■ TASK DIRECTIONS:
Nothing before the line containing "Manado - Bitung</textPath></text>" should appear; please restate that line and every later line word for word through the end of the listing.

■ DATA TO PROCESS:
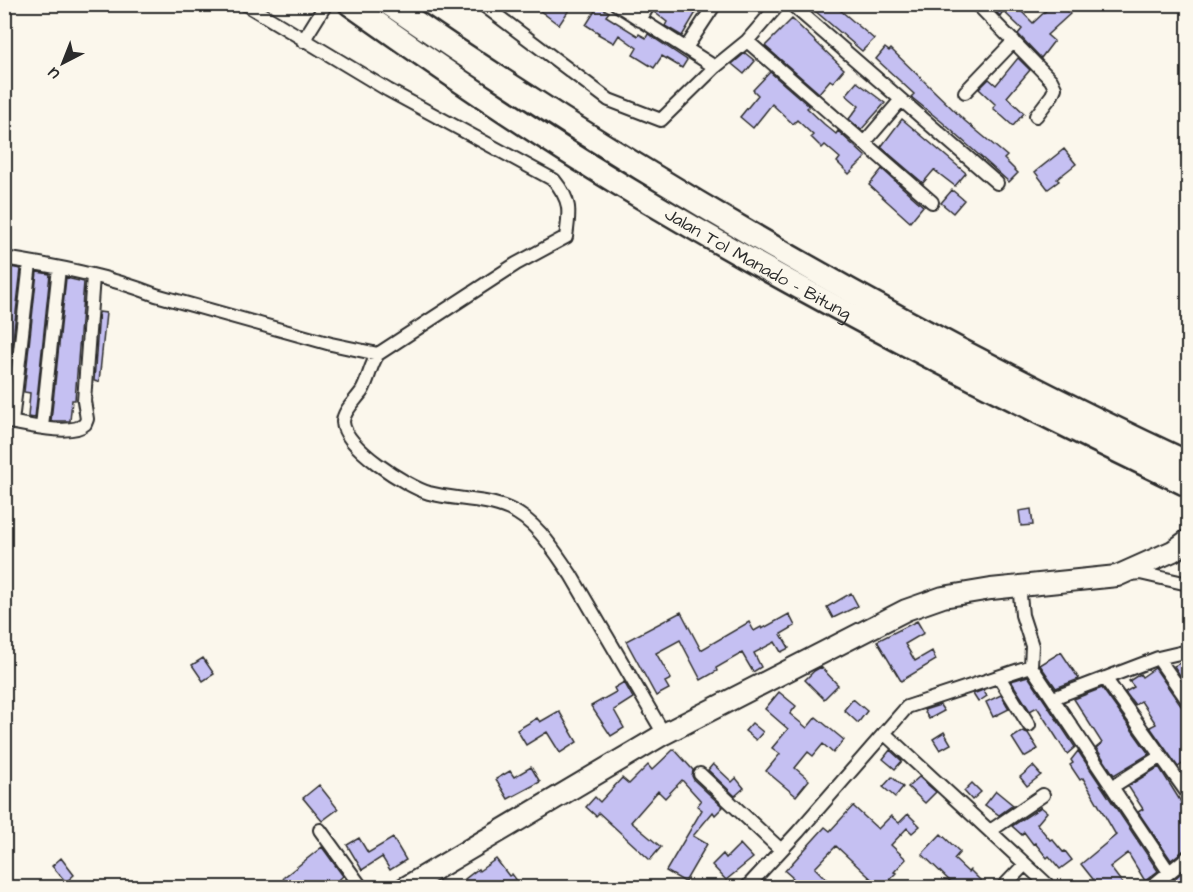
<svg xmlns="http://www.w3.org/2000/svg" width="1193" height="892" viewBox="0 0 1193 892" font-family="'Architects Daughter',sans-serif">
	<rect width="100%" height="100%" fill="#fbf7ec"/>
	<filter id="ink" filterUnits="userSpaceOnUse"><feTurbulence type="fractalNoise" baseFrequency=".0167" numOctaves="2"/><feDisplacementMap in="SourceGraphic" scale="12" xChannelSelector="R" yChannelSelector="G"/><feConvolveMatrix kernelMatrix="1 2 1 2 8 2 1 2 1" color-interpolation-filters="sRGB"/></filter>
	<g filter="url(#ink)">
		<!-- building -->
		<path fill="#c5c0f2" stroke="#2b2b2b" stroke-width="1.5" d="M531,4H573L559,25Z
			M657,4H701L682,36L665,26L667,22L654,12Z
			M807,4H845L840,10L874,39L862,51Z
			M989,4H1014L1033,23L1053,4H1061L1070,14L1047,35L1054,41L1041,58L1018,34L1022,29L1003,11L1000,16Z
			M598,6L609,12L606,16L638,36L639,34L646,38L648,34L687,60L682,68L662,56L654,68L633,55L637,48L619,35L614,43L598,34L599,33L586,25Z
			M792,19L844,69L833,82L830,80L819,93L765,46Z
			M885,48L889,51L891,49L965,121L1007,156L1004,159L1018,173L1009,182L942,122L911,97L914,94L876,59Z
			M745,53L755,61L744,74L732,64Z
			M1018,58L1030,70L1007,97L1024,113L1013,126L993,108L996,105L979,89L989,79L996,85Z
			M770,72L809,106L807,108L824,124L836,134L838,131L866,157L849,174L837,162L840,158L825,145L822,148L811,137L813,135L797,120L793,124L772,104L753,128L740,117L758,95L753,90Z
			M857,82L885,103L861,130L849,119L859,106L846,95Z
			M902,119L966,173L955,186L934,170L923,183L881,147Z
			M1064,149L1076,164L1057,179L1059,181L1048,189L1035,172Z
			M882,169L923,206L910,222L869,185Z
			M952,190L964,200L953,213L941,203Z
			M4,266L21,269L7,390H4Z
			M37,272L50,274L35,418L28,417L30,393L24,392Z
			M66,278L84,282L75,400H72L70,421H51Z
			M99,312L106,313L99,382L94,381Z
			M1031,509L1033,525L1021,526L1019,511Z
			M851,593L858,606L833,618L827,607Z
			M681,612L701,650L749,622L754,631L761,627L762,629L789,614L795,626L781,634L789,648L781,652L775,642L754,653L761,667L753,672L742,653L716,668L717,671L701,680L680,640L656,653L671,679L665,682L669,689L656,696L626,641Z
			M917,621L924,633L905,644L915,661L932,651L936,660L901,681L877,641Z
			M1061,652L1079,679L1056,688L1040,665Z
			M203,658L214,674L203,681L192,665Z
			M1188,659V685L1187,686L1174,666Z
			M821,667L838,685L824,699L805,680L814,671Z
			M1155,668L1181,706L1188,709V760L1178,767L1150,727L1156,724L1141,701L1135,705L1125,692L1134,687L1129,681L1140,674L1142,677Z
			M1028,676L1075,747L1067,754L1037,707L1030,711L1011,681Z
			M624,682L633,698L614,710L624,728L611,736L591,706L616,692L614,688Z
			M1102,688L1149,754L1114,775L1096,748L1102,743L1074,699Z
			M983,690L987,696L978,702L973,694Z
			M779,692L796,706L790,714L807,728L816,717L844,740L833,753L823,744L813,756L808,752L795,768L809,780L796,796L766,771L780,754L772,748L788,729L765,709Z
			M1001,695L1009,709L993,717L986,702Z
			M853,699L867,711L858,723L844,710Z
			M940,705L944,711L929,719L924,710Z
			M559,711L577,742L560,753L547,732L526,745L517,730L537,718L540,722Z
			M752,723L763,732L756,740L745,731Z
			M1023,731L1028,733L1038,749L1024,757L1012,738Z
			M944,732L951,744L940,750L933,739Z
			M674,749L693,770L692,776L694,780L723,807L715,815L713,812L693,836L707,844L685,882L666,871L702,810L697,806L701,801L682,780L665,798L658,791L631,822L661,847L650,860L599,813L596,816L586,807L595,797L600,802L622,778L629,784L648,765L652,770Z
			M890,750L902,761L895,769L883,759Z
			M1078,751L1158,871L1145,881L1128,853L1110,867L1126,888H1100L1081,864L1116,835L1083,778L1080,780L1070,765L1073,763L1071,760Z
			M713,764L732,782L736,778L744,788L735,796L708,770Z
			M1033,766L1041,775L1027,786L1020,777Z
			M531,767L540,782L508,799L496,779L510,771L514,777Z
			M1159,767L1188,813V849L1183,851L1171,860L1138,812L1143,809L1128,786Z
			M892,777L903,787L895,797L883,787Z
			M919,777L936,792L925,803L908,787Z
			M972,783L981,792L972,800L964,791Z
			M319,785L338,809L322,821L303,798Z
			M996,791L1013,805L999,815L985,805Z
			M853,806L878,829L891,816L899,823L908,814L920,826L912,833L907,828L891,845L906,859L894,872L896,873L881,888L836,846L815,868L835,888H784L793,878L785,871L825,827L830,831Z
			M1041,807L1047,812L1037,824L1050,840L1052,839L1063,852L1065,851L1072,860L1060,869L1049,856L1047,858L1035,843L1033,844L1024,832L1022,835L1012,826Z
			M941,834L960,852L954,859L968,872L970,870L988,888H957L922,854Z
			M359,838L368,853L393,838L406,860L390,870L382,857L362,870L347,845Z
			M740,844L753,858L726,880L712,865L723,854L726,858Z
			M322,847L343,876L330,888H290L283,878Z
			M61,858L74,875L66,882L52,866Z
			M496,859L509,876L512,874L518,882L510,888H471L465,879L478,869L479,871Z
			M1188,867V888H1164Z"/>
		<g fill="none" stroke-linecap="round" stroke-linejoin="round">
			<defs>
				<path id="minor" d="M245,4L388,90L554,180C571,201 570,210 566,237L516,264L378,354C370,365 369,379 362,391C356,400 343,411 343,422C344,447 406,486 429,493C455,500 484,498 509,509C537,521 555,552 571,575L664,734
					M482,4L609,100L661,120L715,67L747,41L779,4
					M616,4L715,67
					M791,4L997,183
					M977,4L1051,80L1055,88L1052,95L1036,116
					M640,20L649,4
					M303,41L326,4
					M747,41L932,202
					M686,48L715,4
					M965,92L1014,41
					M864,143L900,101
					M4,258C55,266 108,276 156,295L331,344L378,354
					M4,421C23,424 71,437 85,424L87,419L84,401L93,276
					M12,422L30,263
					M42,427L59,268
					M1131,574L1140,573L1188,584
					M1188,651L1158,658L1188,701
					M1031,666L1169,872
					M999,677L1029,725
					M1105,678L1188,794
					M1053,698L1158,658
					M884,733L1051,888
					M700,774L781,850
					M1112,787L1161,756
					M320,830L362,888
					M990,831L1043,795
					M746,888L798,832L907,707L1031,666L1032,646L1022,615L1019,585
					M1002,888L1025,864
					M1150,888L1188,857"/>
				<path id="trunk" d="M404,888L664,734L906,610L943,597L991,589L1117,576L1173,551L1188,540"/>
				<g id="motorway">
					<path id="s1" d="M350,4C439,67 528,129 621,185C805,296 995,392 1188,485"/>
					<path d="M389,4C643,179 909,333 1188,463"/>
				</g>
			</defs>
			<!-- minor casing -->
			<use href="#minor" stroke="#2b2b2b" stroke-width="16"/>
			<!-- trunk casing -->
			<use href="#trunk" stroke="#2b2b2b" stroke-width="24"/>
			<!-- motorway casing -->
			<use href="#motorway" stroke="#2b2b2b" stroke-width="27"/>
			<!-- minor -->
			<use href="#minor" stroke="#fbf7ec" stroke-width="12"/>
			<!-- trunk -->
			<use href="#trunk" stroke="#fbf7ec" stroke-width="20"/>
			<!-- motorway -->
			<use href="#motorway" stroke="#fbf7ec" stroke-width="22"/>
		</g>
	</g>
	<g text-anchor="middle" dominant-baseline="central" stroke-width="5" stroke-linejoin="round" paint-order="stroke">
		<!-- street labels -->
		<g font-size="18" fill="#2b2b2b" stroke="#fbf7ec">
			<text stroke="none"><textPath href="#s1" startOffset="484">Jalan Tol Manado - Bitung</textPath></text>
		</g>
	</g>
	<!-- margin -->
	<rect width="1193" height="892" fill="none" stroke="#fbf7ec" stroke-width="24"/>
	<rect x="12" y="12" width="1169" height="868" fill="none" stroke="#2b2b2b" stroke-width="2" filter="url(#ink)"/>
	<!-- north arrow -->
	<g transform="translate(63 63) rotate(222)" stroke="#fbf7ec" stroke-width="4.5" paint-order="stroke">
	<path d="M0-4.5L10 22L0 15L-10 22Z" fill="#2b2b2b"/>
	<text y="-9" font-size="16" font-weight="bold" text-anchor="middle" fill="#2b2b2b">U</text>
	</g>
</svg>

■ ANSWER TO THE PROBLEM:
			<text stroke="none"><textPath href="#s1" startOffset="484">Jalan Tol Manado - Bitung</textPath></text>
		</g>
	</g>
	<!-- margin -->
	<rect width="1193" height="892" fill="none" stroke="#fbf7ec" stroke-width="24"/>
	<rect x="12" y="12" width="1169" height="868" fill="none" stroke="#2b2b2b" stroke-width="2" filter="url(#ink)"/>
	<!-- north arrow -->
	<g transform="translate(63 63) rotate(222)" stroke="#fbf7ec" stroke-width="4.5" paint-order="stroke">
	<path d="M0-4.5L10 22L0 15L-10 22Z" fill="#2b2b2b"/>
	<text y="-9" font-size="16" font-weight="bold" text-anchor="middle" fill="#2b2b2b">U</text>
	</g>
</svg>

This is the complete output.